The G7 has a group called the Resource Efficiency Alliance. It’s been very receptive to circular economy ideas. On the topic of the G7, the International Resource Panel has been mandated officially by the G7 to come up with guidelines and advice for policymakers which is very good. The G7 also raises the question of the US…
The previous administration was quite interested in the idea, mostly from the angle of vehicle remanufacturing. And all I can hear now is very loud silence coming from the Americans at federal level. But we know that in pockets, cities like New York, Phoenix and states like California, Colorado and Washington there is interest. Rochester Institute of Technology and the Sustainable Manufacturing Innovation Alliance received money from the Department of Energy to lead the REMADE Institute. It was signed during the previous administration, but in March funding was approved through to 2019.
Why doesn’t the jobs, growth and competitiveness theme that is driving circular economy momentum in Europe work in the US?
The unemployment rate is very low, growth is good… They have plenty of energy, they’re going to be a net exporter. They have plenty of room to landfill the unpleasant by-products of the linear economy if they want. Compared to Europe or countries like Japan, the context is considerably different, both in terms of sheer availability of resources and of space, as well as when it comes to political priorities at federal level.
But policy issues can cross continents, such as China’s decision to ban imports of plastic.
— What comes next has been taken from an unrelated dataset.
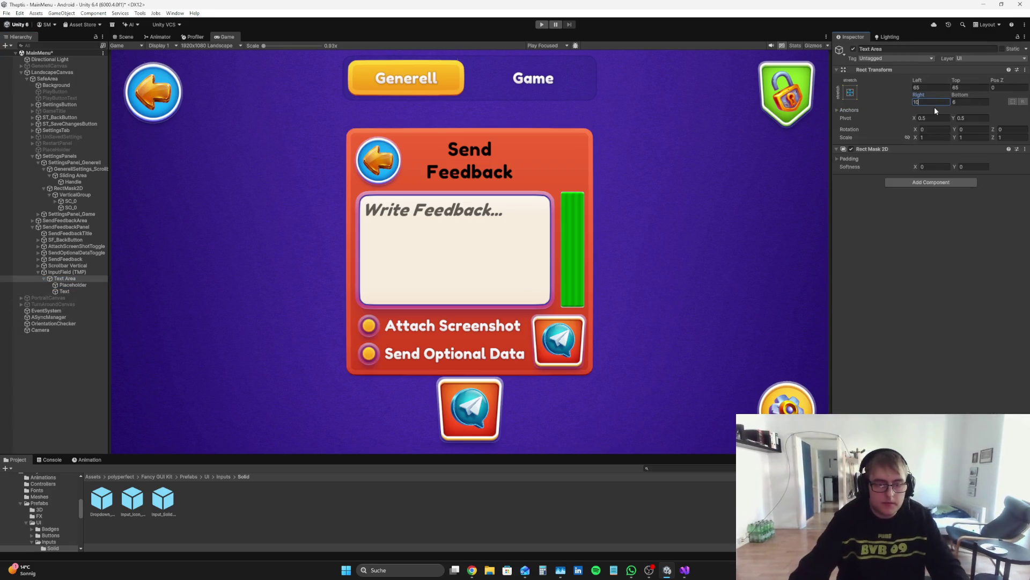
pyautogui.click(4, 427)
Could that become a factor?
It’s of course difficult to say just how much it is a factor, but it certainly is one. The national Sword policy is basically a message to Western economies, loosely interpretable as ‘don’t send us your rubbish anymore’. The speed at which it’s had effect in Europe is absolutely incredible. If you look at the flow charts of materials, it shows how quickly it became a problem for the exporting nations.
And that of course is going to have an impact on policy. The fact is that exporting countries will now need to deal with their stuff, and because there are countries that don’t really have a lot of wiggle room for that, then it’s going to become a very big issue very quickly. The logical step would be to make design changes and to be a bit more drastic about what you can and cannot use. To look at it simply, in some cases the stuff that some countries used to send abroad is going to end up on their soil, and what if it’s contaminated? Then it could infringe their own regulation… and what government likes to be seen as incoherent in their policies.